▸ **What is expected**
Please reproduce every line of the listing below word for word, leaving out the pictures.

(Dataset listing)
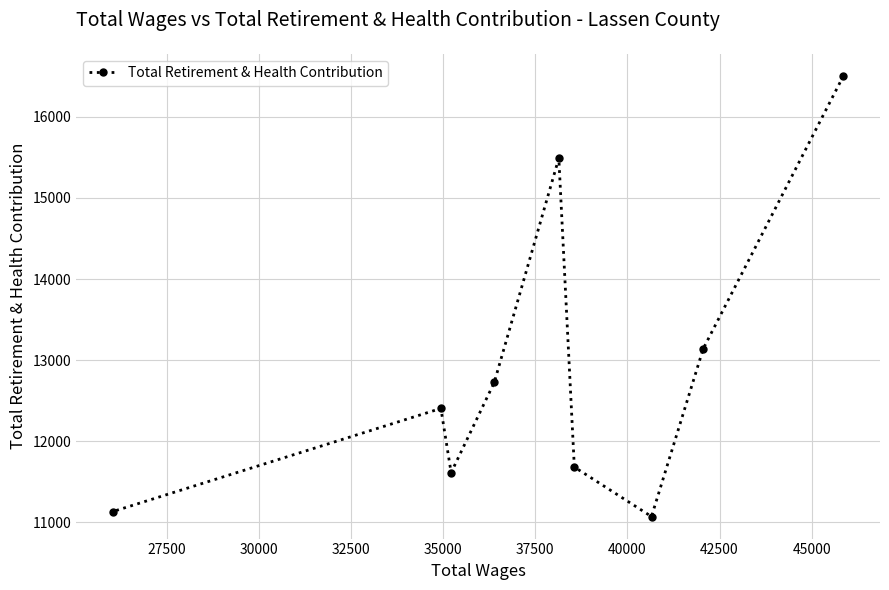

What is the sum of all values?

115769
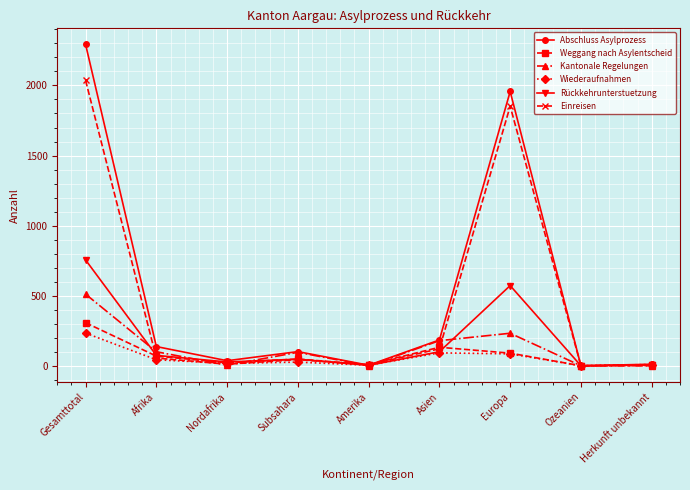

What is the greatest value displayed?

2293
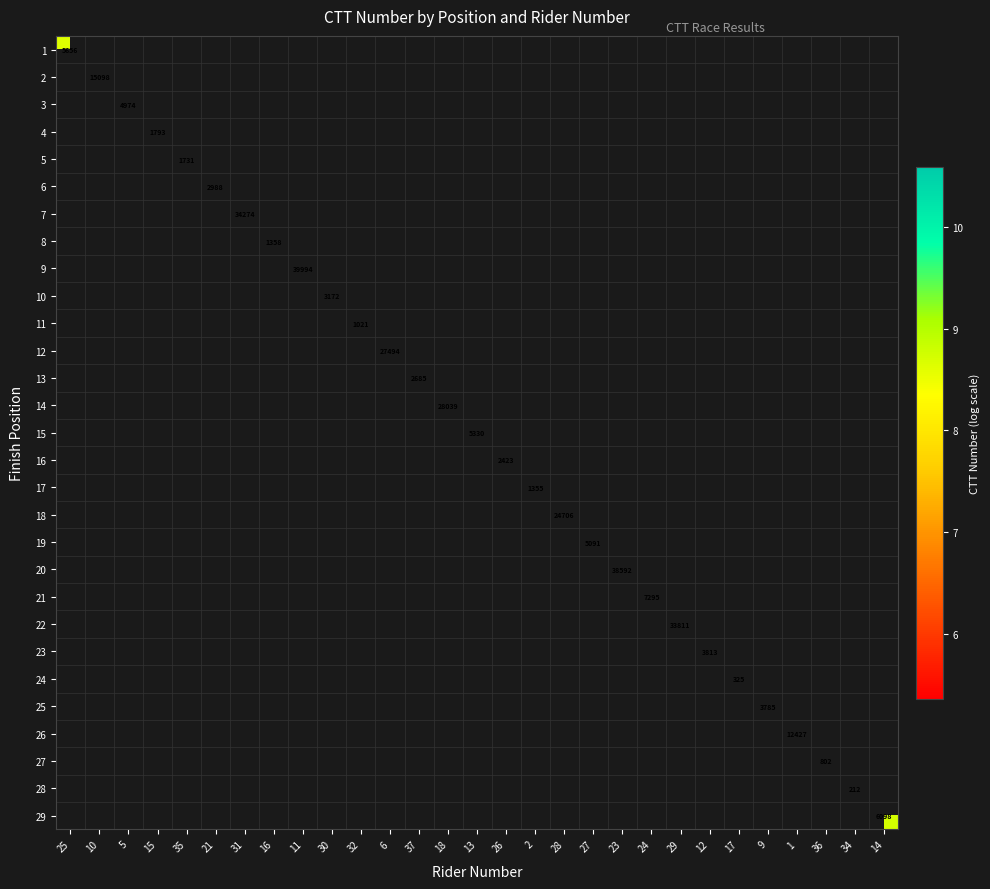

List the series in order of their overall mean, highest first.

1, 2, 3, 4, 5, 6, 7, 8, 9, 10, 11, 12, 13, 14, 15, 16, 17, 18, 19, 20, 21, 22, 23, 24, 25, 26, 27, 28, 29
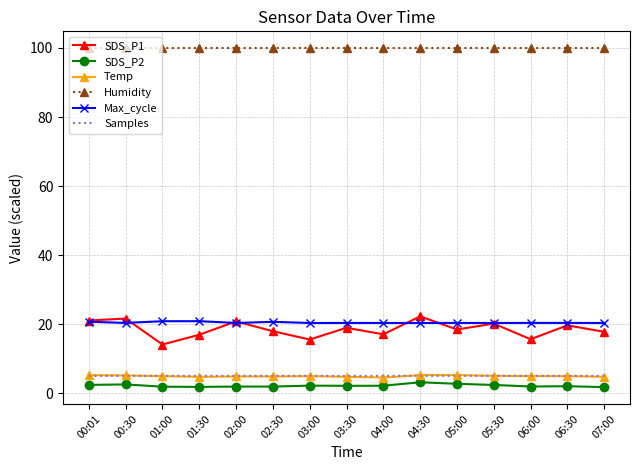

What is the maximum value for Samples?

5.1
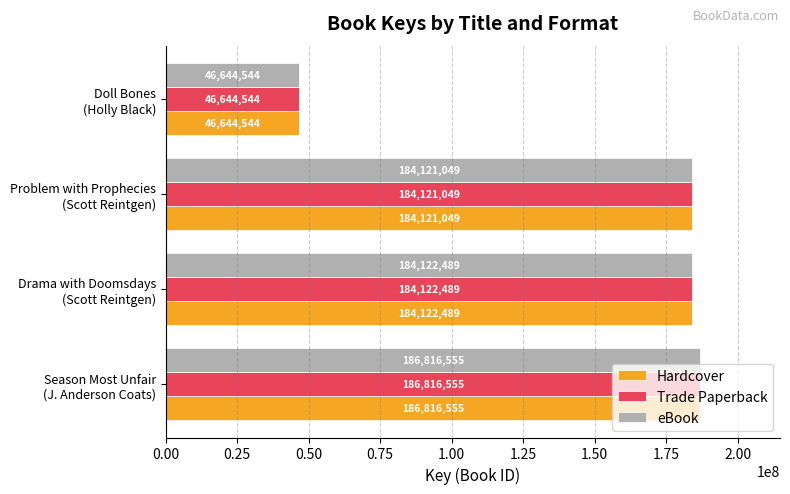

What is the difference between the second highest and second lowest values in the Trade Paperback series?

1440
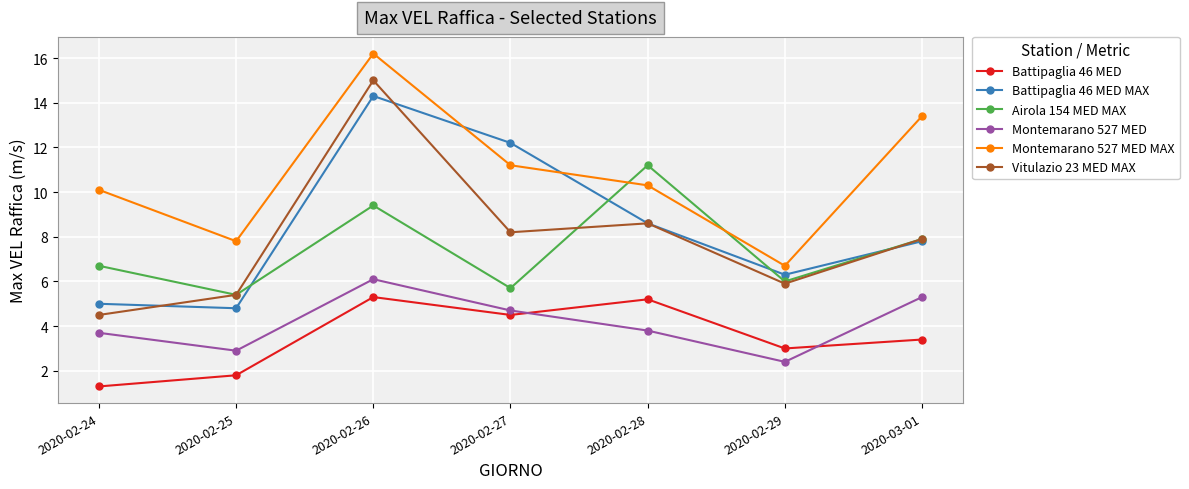

What is the smallest value displayed?

1.3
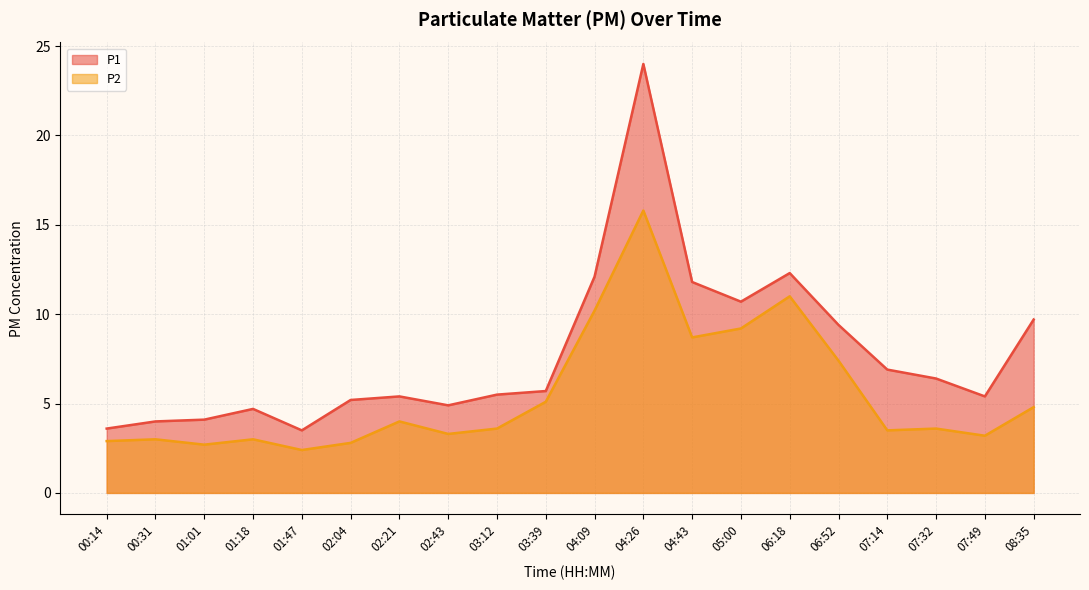

Which has a higher value, 04:09 or 08:35?

04:09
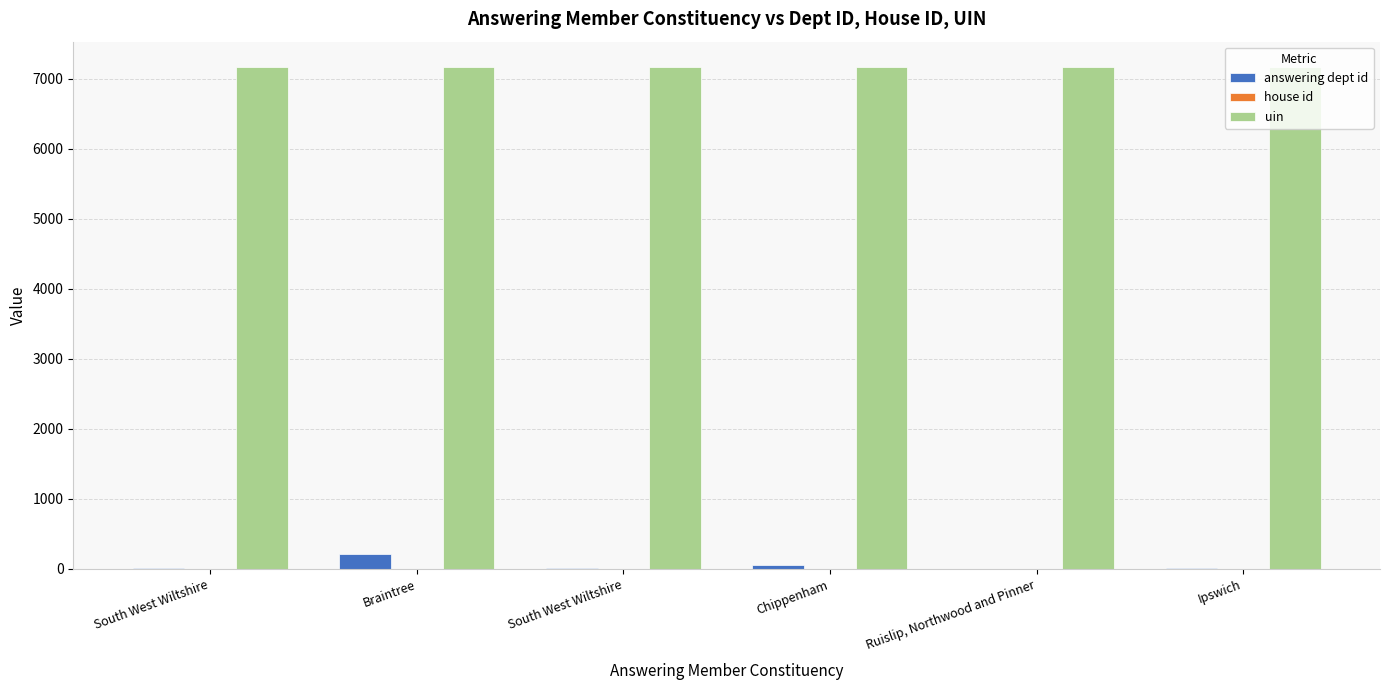

What is the value of the house id bar at the 4th from the left?

1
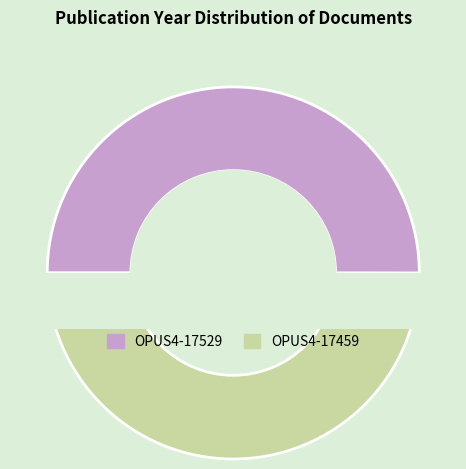

Rank the categories by value from lowest to highest.

OPUS4-17459, OPUS4-17529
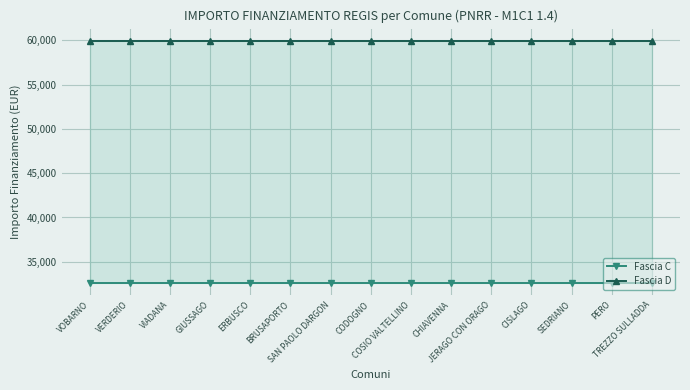

Which series has the largest total across all categories?

Fascia D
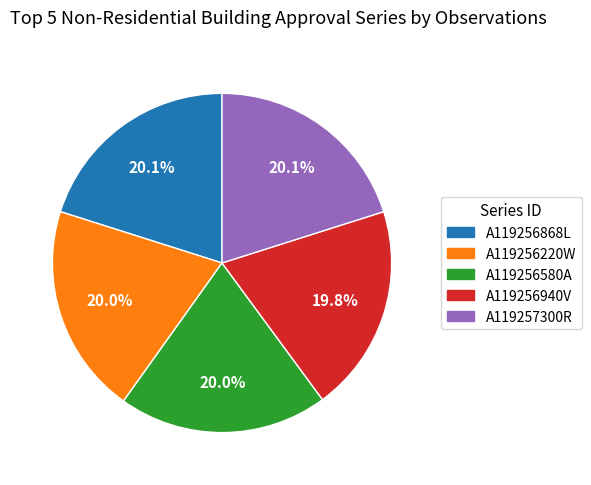

The A119256940V slice represents 15% of the pie. True or false?

False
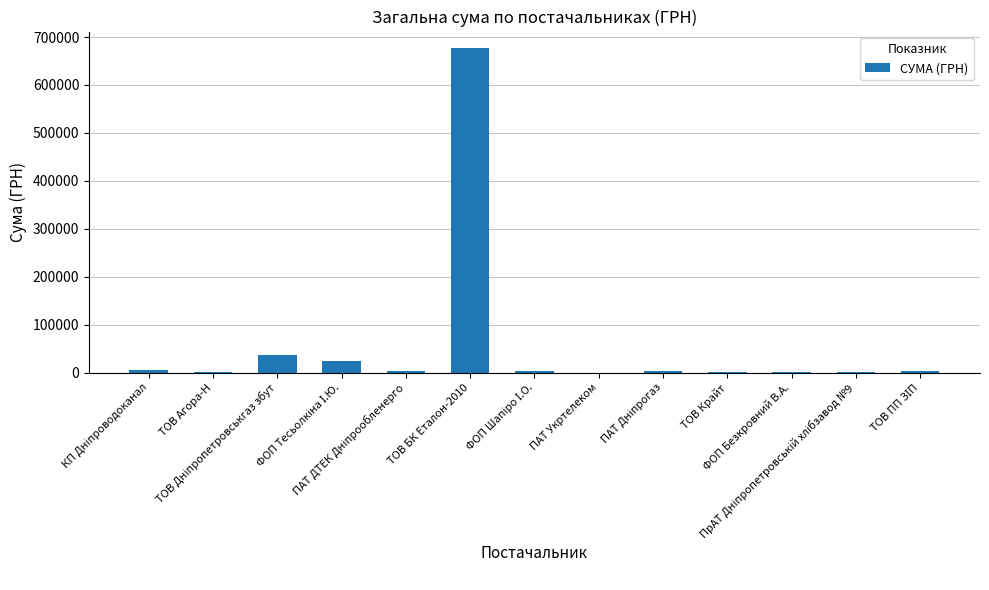

Which category has the highest value across all series?

ТОВ БК Еталон-2010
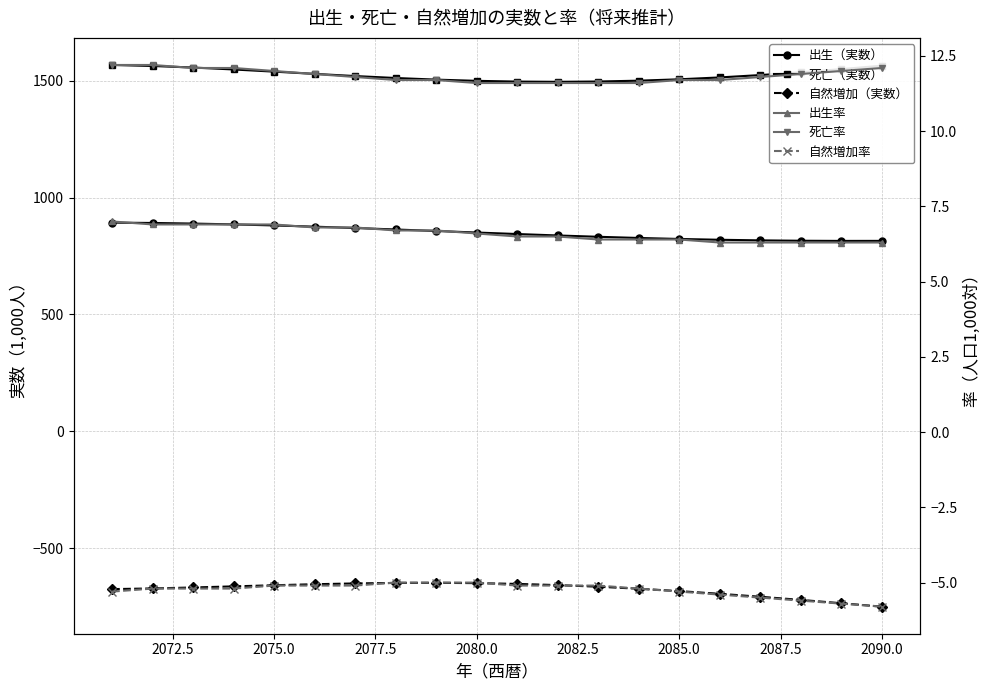

Is this an area chart (filled region under the line)?

No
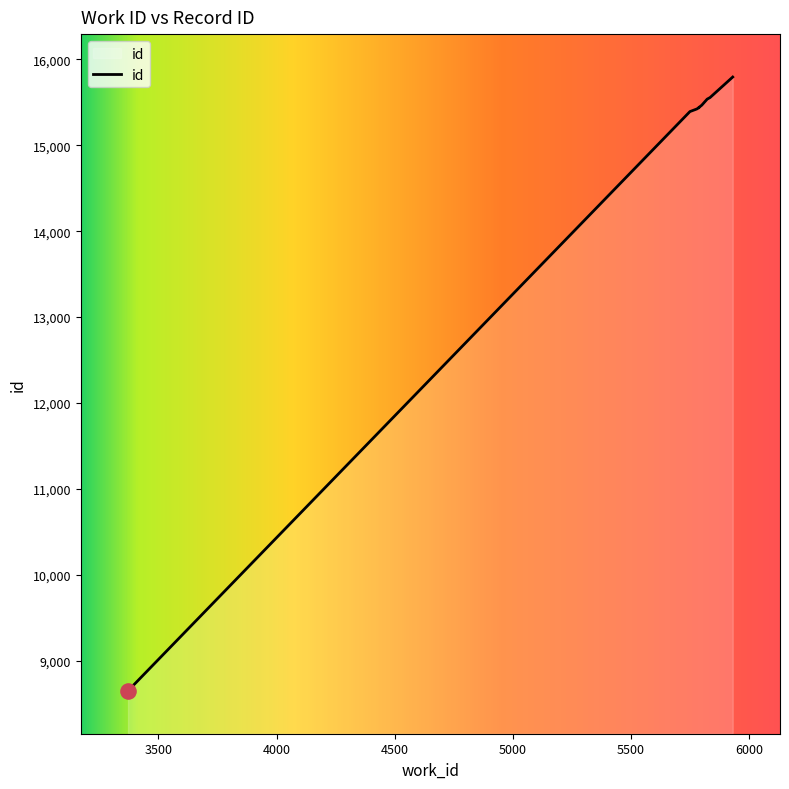

Approximately how many times larger is the value at 5799 compared to 5834?

1.0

▸ **Result of the task**
What is the sum of all values?

115769

What is the greatest value displayed?

2293

List the series in order of their overall mean, highest first.

1, 2, 3, 4, 5, 6, 7, 8, 9, 10, 11, 12, 13, 14, 15, 16, 17, 18, 19, 20, 21, 22, 23, 24, 25, 26, 27, 28, 29

What is the maximum value for Samples?

5.1

What is the difference between the second highest and second lowest values in the Trade Paperback series?

1440

What is the smallest value displayed?

1.3

Which has a higher value, 04:09 or 08:35?

04:09

What is the value of the house id bar at the 4th from the left?

1

Rank the categories by value from lowest to highest.

OPUS4-17459, OPUS4-17529

Which series has the largest total across all categories?

Fascia D

The A119256940V slice represents 15% of the pie. True or false?

False

Which category has the highest value across all series?

ТОВ БК Еталон-2010

Is this an area chart (filled region under the line)?

No

Approximately how many times larger is the value at 5799 compared to 5834?

1.0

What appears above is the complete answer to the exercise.